The other night I attended an event that woke me up from a sleep that I didn’t even know I was in. The event focused on a film called “Inclusive Negligence” by students at UW-La Crosse.

In the film, students of color talked about the racism that they have encountered on campus and the isolation that they feel because of those experiences. Although the film focuses on UWL, its overall objective and the purpose of the event is to spark conversations about how universities in general, like UW-River Falls, can create environments where all students feel safe and included.

The speakers of the night were Laurie Stoll, a professor in the sociology department at UWL, and Karter Etchin, a student at UWL and one of the creators of the film.

The reason why I say it woke me up from a sleep is because, potentially like a lot of other people, I didn’t know that there was such a level of bigotry plaguing universities. From the experiences that I have had thus far at UWRF, I would had never even guessed that this sort of crap was happening around our campus.

It was a comment that was made by a student in the audience during the Q&A portion that made me take a step-back and see our campus in a whole new light. She said, “UWRF has a lot of work to do.”

When that comment was made, I could feel my heart sink to my feet. There was a small ounce of me that felt a little relief while I was watching the film, because as a student of color, I didn’t think that the sort of hatred exhibited at La Crosse was happening in River Falls.
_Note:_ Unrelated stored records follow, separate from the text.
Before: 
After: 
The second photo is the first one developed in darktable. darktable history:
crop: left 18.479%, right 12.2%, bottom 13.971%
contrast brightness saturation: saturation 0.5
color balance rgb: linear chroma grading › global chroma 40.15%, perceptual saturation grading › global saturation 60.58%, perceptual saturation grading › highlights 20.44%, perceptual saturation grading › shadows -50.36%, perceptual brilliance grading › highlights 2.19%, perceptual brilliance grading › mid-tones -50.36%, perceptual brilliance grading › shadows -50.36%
I guess my ignorance stemmed from the fact that I personally have not experienced any of it, but that sort of thinking is ignorant in itself. Just because I haven’t experienced something doesn’t mean that other students aren’t.

Although she didn’t go into detail about what students are experiencing at UWRF, just knowing that somewhere on campus there is a student who is feeling alienated should be enough for us all to want to stand up and do something.
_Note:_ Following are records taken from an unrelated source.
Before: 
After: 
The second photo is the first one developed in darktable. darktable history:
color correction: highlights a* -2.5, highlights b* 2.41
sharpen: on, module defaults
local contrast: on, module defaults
As the Q&A went on and slowly turned into a general open discussion, Etchin said something that resonated with me. He said that the issues that are seen at La Crosse and other universities mirror those that can be seen around the country, which is extremely scary to think about.

Racism is still alive and well in this country, which is apparent with all the hate crimes that are constantly being talked about in the news. I think that everybody should be concerned by that, even those who aren’t part of a minority group; just knowing that our country, let alone college campuses, are filled with such hatred should shake everybody to their core.

With all of this in mind, I can’t help but think about all the signs around campus that broadcast an “inclusive” environment. Those signs are just merely taking up space and mean absolutely nothing if not all students feel included.

The eye-opening film can be accessed by anybody who cares to watch it on UWL’s website. Just type in “Inclusive Negligence” in the search bar. I encourage everybody to watch it, process it and start discussing it.

If there is one thing that I’ve learned in my 21 years of existence, it’s that hate will always exist, but I don’t think that it needs to show its ugly face in schools. Let’s all strive to make our university a brighter place where all students feel valued.